Wednesday, January 30, 2008

A Dynamic Gesture Interface for Virtual Environments Based on Hidden Markov Models - Qing et al.

Summary
Qing et al use HMMs to recognize hand gestures. First, to combat the difficulty of spotting a gesture in a continuous stream of input, they reduce the time sequence of each sensor to its standard deviation, though don't say how this segments the gestures. Then, the data is vector quantized. Next, the 20 sensor standard deviations are used as the observation sequence that is input to the HMM. Initially, the HMM for each consists of 20 states, corresponding each sensor, with the transition probability from state i to i+1 equaling 1 and the rest equaling 0, always starting in the first state. They train the HMMs using 10 examples of each of three gestures, index finger bending, thumb bending, and index/middle fingers bending (difficult to separate, no?). The state transition and initial state probabilities are trained in addition to the observation probabilities. Lastly, they note that they successfully rotate a 3-D cube along 3 axes using this system and its 3 gestures.

Discussion
I don't like this paper.

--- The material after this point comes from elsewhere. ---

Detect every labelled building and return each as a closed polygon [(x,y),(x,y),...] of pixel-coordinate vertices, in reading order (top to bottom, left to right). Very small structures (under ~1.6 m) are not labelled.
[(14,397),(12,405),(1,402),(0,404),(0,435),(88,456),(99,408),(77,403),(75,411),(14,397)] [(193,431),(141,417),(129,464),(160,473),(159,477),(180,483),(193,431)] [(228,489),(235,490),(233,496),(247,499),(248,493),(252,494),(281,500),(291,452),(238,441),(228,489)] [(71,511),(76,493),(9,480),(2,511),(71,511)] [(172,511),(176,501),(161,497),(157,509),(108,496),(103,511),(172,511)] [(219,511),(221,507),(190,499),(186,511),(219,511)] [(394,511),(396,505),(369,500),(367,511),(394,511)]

There is no reason to use an HMM in this setup. Some kind of probability distribution estimate for the standard deviation of each sensor value for each gesture class maybe, but HMM this is not. They already know what each state is, so Hidden is out. They aren't modeling a process over time with the states any more, so why use state transitions even? Don't tell me you're going to use an HMM then boil out all the complexity to something that you could just use nearest neighbors or a linear/quadratic classifier for.

Reference
Qing, C., A. El-Sawah, et al. (2005). A dynamic gesture interface for virtual environments based on hidden Markov models. Haptic Audio Visual Environments and their Applications, 2005. IEEE International Workshop on.

1 comment:

Test said...

lol. But it's dynamic ;-)

But really, your point is an excellent one.